Otherwise, there really is no situation where const has to be used, except when interfacing with other code that uses const. Const seems to me little else than a self-righteous plague that spreads to everything it touches :
The reason that const works in C++ is because you can cast it away. If you couldn't cast it away, then your world would suck. If you declare a method that takes a const Bla, you could pass it a non-const Bla. But if it's the other way around you can't. If you declare a method that takes a non-const Bla, you can't pass it a const Bla. So now you're stuck. So you gradually need a const version of everything that isn't const, and you end up with a shadow world. In C++ you get away with it, because as with anything in C++ it is purely optional whether you want this check or not. You can just whack the constness away if you don't like it.
Anders Hejlsberg (C# architect), CLR Design Choices
Well, it will have taken me 6 years to really understand, but now I can finally answer my own question.
The reason C++ has "const-correctness" and that Java, C#, etc. don't, is that C++ only supports value types, and these other languages only support or at least default to reference types.
Let's see how C#, a language that defaults to reference types, deals with immutability when value types are involved. Let's say you have a mutable value type, and another type that has a readonly field of that type:
struct Vector {
public int X { get; private set; }
public int Y { get; private set; }
public void Add(int x, int y) {
X += x;
Y += y;
}
}
class Foo {
readonly Vector _v;
public void Add(int x, int y) => _v.Add(x, y);
public override string ToString() => $"{_v.X} {_v.Y}";
}
void Main()
{
var f = new Foo();
f.Add(3, 4);
Console.WriteLine(f);
}
What should this code do?
The answer is #3. C# tries to honor your "readonly" keyword by invoking the method Add on a throw-away copy of the object. That's weird, yes, but what other options does it have? If it invokes the method on the original Vector, the object will change, violating the "readonly"-ness of the field. If it fails to compile, then readonly value type members are pretty useless, because you can't invoke any methods on them, out of fear they might change the object.
If only we could label which methods are safe to call on readonly instances... Wait, that's exactly what const methods are in C++!
C# doesn't bother with const methods because we don't use value types that much in C#; we just avoid mutable value types (and declare them "evil", see 1, 2).
Also, reference types don't suffer from this problem, because when you mark a reference type variable as readonly, what's readonly is the reference, not the object itself. That's very easy for the compiler to enforce, it can mark any assignment as a compilation error except at initialization. If all you use is reference types and all your fields and variables are readonly, you get immutability everywhere at little syntactic cost. F# works entirely like this. Java avoids the issue by just not supporting user-defined value types.
C++ doesn't have the concept of "reference types", only "value types" (in C#-lingo); some of these value types can be pointers or references, but like value types in C#, none of them own their storage. If C++ treated "const" on its types the way C# treats "readonly" on value types, it would be very confusing as the example above demonstrates, nevermind the nasty interaction with copy constructors.

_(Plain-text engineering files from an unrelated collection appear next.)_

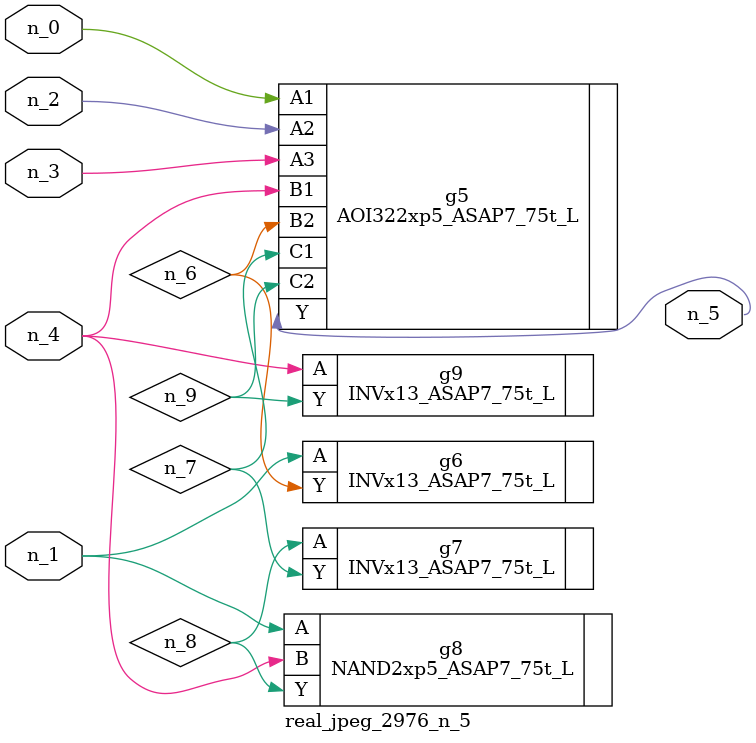
<source format=v>
module real_jpeg_2976_n_5 (n_4, n_0, n_1, n_2, n_3, n_5);

input n_4;
input n_0;
input n_1;
input n_2;
input n_3;

output n_5;

wire n_8;
wire n_6;
wire n_7;
wire n_9;

AOI322xp5_ASAP7_75t_L g5 ( 
.A1(n_0),
.A2(n_2),
.A3(n_3),
.B1(n_4),
.B2(n_6),
.C1(n_7),
.C2(n_9),
.Y(n_5)
);

INVx13_ASAP7_75t_L g6 ( 
.A(n_1),
.Y(n_6)
);

NAND2xp5_ASAP7_75t_L g8 ( 
.A(n_1),
.B(n_4),
.Y(n_8)
);

INVx13_ASAP7_75t_L g9 ( 
.A(n_4),
.Y(n_9)
);

INVx13_ASAP7_75t_L g7 ( 
.A(n_8),
.Y(n_7)
);


endmodule
</source>
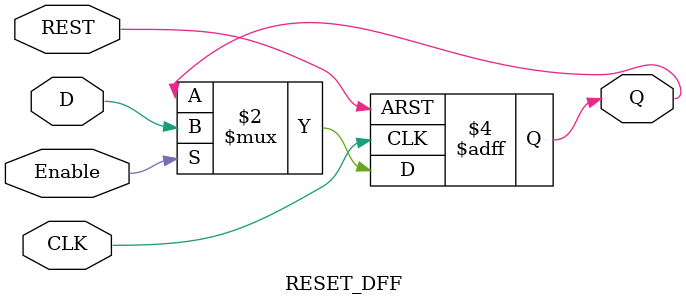
<source format=v>
`timescale 1ns / 1ps


module RESET_DFF(Q, D, CLK, Enable, REST);

	output reg Q;
	input D, CLK, Enable,REST;

	always @(posedge CLK or posedge REST) begin
		if(REST)
			Q <= 1'b0;
		else if(Enable)
			Q <= D;
	end	

endmodule

</source>
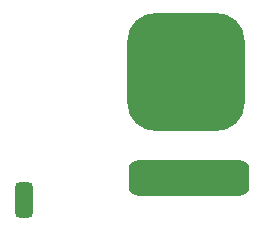
<source format=gtp>
%FSLAX25Y25*%
%MOIN*%
G70*
G01*
G75*
G04 Layer_Color=8421504*
G04:AMPARAMS|DCode=10|XSize=59.06mil|YSize=118.11mil|CornerRadius=14.76mil|HoleSize=0mil|Usage=FLASHONLY|Rotation=180.000|XOffset=0mil|YOffset=0mil|HoleType=Round|Shape=RoundedRectangle|*
%AMROUNDEDRECTD10*
21,1,0.05906,0.08858,0,0,180.0*
21,1,0.02953,0.11811,0,0,180.0*
1,1,0.02953,-0.01476,0.04429*
1,1,0.02953,0.01476,0.04429*
1,1,0.02953,0.01476,-0.04429*
1,1,0.02953,-0.01476,-0.04429*
%
%ADD10ROUNDEDRECTD10*%
G04:AMPARAMS|DCode=11|XSize=393.7mil|YSize=393.7mil|CornerRadius=98.43mil|HoleSize=0mil|Usage=FLASHONLY|Rotation=0.000|XOffset=0mil|YOffset=0mil|HoleType=Round|Shape=RoundedRectangle|*
%AMROUNDEDRECTD11*
21,1,0.39370,0.19685,0,0,0.0*
21,1,0.19685,0.39370,0,0,0.0*
1,1,0.19685,0.09843,-0.09843*
1,1,0.19685,-0.09843,-0.09843*
1,1,0.19685,-0.09843,0.09843*
1,1,0.19685,0.09843,0.09843*
%
%ADD11ROUNDEDRECTD11*%
G04:AMPARAMS|DCode=12|XSize=401.58mil|YSize=118.11mil|CornerRadius=29.53mil|HoleSize=0mil|Usage=FLASHONLY|Rotation=0.000|XOffset=0mil|YOffset=0mil|HoleType=Round|Shape=RoundedRectangle|*
%AMROUNDEDRECTD12*
21,1,0.40158,0.05906,0,0,0.0*
21,1,0.34252,0.11811,0,0,0.0*
1,1,0.05906,0.17126,-0.02953*
1,1,0.05906,-0.17126,-0.02953*
1,1,0.05906,-0.17126,0.02953*
1,1,0.05906,0.17126,0.02953*
%
%ADD12ROUNDEDRECTD12*%
%ADD13C,0.05906*%
%ADD14C,0.07874*%
G04:AMPARAMS|DCode=15|XSize=78.74mil|YSize=78.74mil|CornerRadius=19.69mil|HoleSize=0mil|Usage=FLASHONLY|Rotation=0.000|XOffset=0mil|YOffset=0mil|HoleType=Round|Shape=RoundedRectangle|*
%AMROUNDEDRECTD15*
21,1,0.07874,0.03937,0,0,0.0*
21,1,0.03937,0.07874,0,0,0.0*
1,1,0.03937,0.01969,-0.01969*
1,1,0.03937,-0.01969,-0.01969*
1,1,0.03937,-0.01969,0.01969*
1,1,0.03937,0.01969,0.01969*
%
%ADD15ROUNDEDRECTD15*%
G04:AMPARAMS|DCode=16|XSize=86.61mil|YSize=86.61mil|CornerRadius=21.65mil|HoleSize=0mil|Usage=FLASHONLY|Rotation=90.000|XOffset=0mil|YOffset=0mil|HoleType=Round|Shape=RoundedRectangle|*
%AMROUNDEDRECTD16*
21,1,0.08661,0.04331,0,0,90.0*
21,1,0.04331,0.08661,0,0,90.0*
1,1,0.04331,0.02165,0.02165*
1,1,0.04331,0.02165,-0.02165*
1,1,0.04331,-0.02165,-0.02165*
1,1,0.04331,-0.02165,0.02165*
%
%ADD16ROUNDEDRECTD16*%
G04:AMPARAMS|DCode=17|XSize=86.61mil|YSize=86.61mil|CornerRadius=21.65mil|HoleSize=0mil|Usage=FLASHONLY|Rotation=0.000|XOffset=0mil|YOffset=0mil|HoleType=Round|Shape=RoundedRectangle|*
%AMROUNDEDRECTD17*
21,1,0.08661,0.04331,0,0,0.0*
21,1,0.04331,0.08661,0,0,0.0*
1,1,0.04331,0.02165,-0.02165*
1,1,0.04331,-0.02165,-0.02165*
1,1,0.04331,-0.02165,0.02165*
1,1,0.04331,0.02165,0.02165*
%
%ADD17ROUNDEDRECTD17*%
%ADD18C,0.01575*%
%ADD19C,0.00394*%
%ADD20C,0.01000*%
D10*
X20079Y30315D02*
D03*
D11*
X74016Y72835D02*
D03*
D12*
X74803Y37402D02*
D03*
M02*

</source>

So C++ doesn't create a throw-away copy, because that would create endless pain. It doesn't forbid you to call any methods on members either, because, well, the language wouldn't be very useful then. But it still wants to have some notion of "readonly" or "const-ness".
C++ attempts to find a middle way by making you label which methods are safe to call on const members, and then it trusts you to have been faithful and accurate in your labeling and calls methods on the original objects directly. This is not perfect - it's verbose, and you're allowed to violate const-ness as much as you please - but it's arguably better than all the other options.